Collection entries:
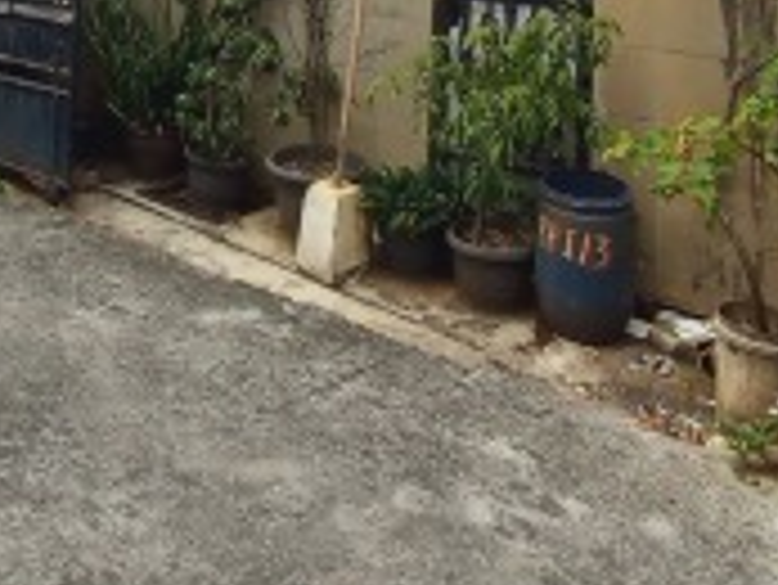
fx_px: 1035
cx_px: 227
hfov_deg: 40.4
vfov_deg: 26.4
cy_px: -194
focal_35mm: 46
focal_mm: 1.42
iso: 40
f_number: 2.2
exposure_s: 1/1062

What is expected:
Every entry above needs to be duplicated precisely, and none of the pictures should appear.

Task solution:
fx_px: 1035
cx_px: 227
hfov_deg: 40.4
vfov_deg: 26.4
cy_px: -194
focal_35mm: 46
focal_mm: 1.42
iso: 40
f_number: 2.2
exposure_s: 1/1062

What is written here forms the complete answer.